5 hours ago, Mirith said:So given my entire explanation, I feel like this card is far to conditional to use effectively. Say you had a card. Say the card said "Action: Sacrifice your military attack, Roll a 1d6. On a 6, destroy an opponents province. " Would you play that card? Or would you rather play something that instead helps you win a battle reliably?
Where did you get percentages or randomness from? You either play this card or save it for later, there is no chance of failure. This card is more akin to conditional win effects similar to fallen in battle. Fallen in battle works only if you win a conflict with 5 more strength than opponent. It is weak because you can only target participating characters. However in Agot you have Put to the Sword a card with the same conditions but works on any character. It is from core set and sees very heavy play up to this day.
For a more close comparison: would you play a card that says: reaction: when you win a conflict with a single character you control bow another target character? Because I sure as heck would and it is arguably worse.
5 hours ago, Mirith said:I'm not saying this card is actively bad. By playing this card, you won't lose the game. However, there will probably, fairly quickly, be better alternatives in your deck.

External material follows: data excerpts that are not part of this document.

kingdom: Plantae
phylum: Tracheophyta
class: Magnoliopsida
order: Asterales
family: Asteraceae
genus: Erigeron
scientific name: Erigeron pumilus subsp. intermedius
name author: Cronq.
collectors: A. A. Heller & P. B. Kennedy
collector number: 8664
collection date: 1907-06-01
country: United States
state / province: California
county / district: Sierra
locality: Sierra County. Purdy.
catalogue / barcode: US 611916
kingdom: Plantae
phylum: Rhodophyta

It may also prove that someone will be able to field single unit armies that will regularly crush other armies and take provinces. I don't see that happening immediately though.
That's why I asked you if you have played the game. You seem to think that attacking with one character is something rare. To the contrary its rather common especially during early turns or turns where fate drops to zero on a bunch of characters. And again you don't need to destroy a province for this card to be useful.
Arguably every card will be replaced later by a better card as everything gets more optimized with more releases so I dont see you point. The card is not bad now and that's it. We will see how it turns out in playtesting.
Edited by BordOne6 hours ago, Mirith said:For you to know it will be useful, you need to know that you can play it at a time where it will impact the board state.
The card literally says you can only play it as a reaction after winning a conflict with a single character. Given that we know Mirumoto Prodigy is a card that likes to attack alone and Dragon appear to be the "Voltron" faction, it seems to be very likely that there will be situations where it can be reasonably easy to trigger this reaction. The first couple turns of the game also tend to have single character conflicts. If Sashimono is good, then this card is also good if a bit limited in some areas and better in others.

What does "Voltron" mean in this context? Wikipedia tells me that it's the American name for two unrelated giant-robot-anime series, but that doesn't seem relevant here.
8 minutes ago, Kitsu Seinosuke said:What does "Voltron" mean in this context? Wikipedia tells me that it's the American name for two unrelated giant-robot-anime series, but that doesn't seem relevant here.
Voltron is indeed a reference to the giant robot series. Voltron was formed when lesser robots combined to make a more powerful/larger robot.
In L5R context it means loading up a single character with a bunch of attachments and/or cards that temporarily boost stats.
1 minute ago, Kyoden Kurosora said:In L5R context it means loading up a single character with a bunch of attachments and/or cards that temporarily boost stats.
Thank you.
I'm guessing in order to make this viable, Dragon would need some event protection; otherwise cards like For Shame! would be extremely powerful against them.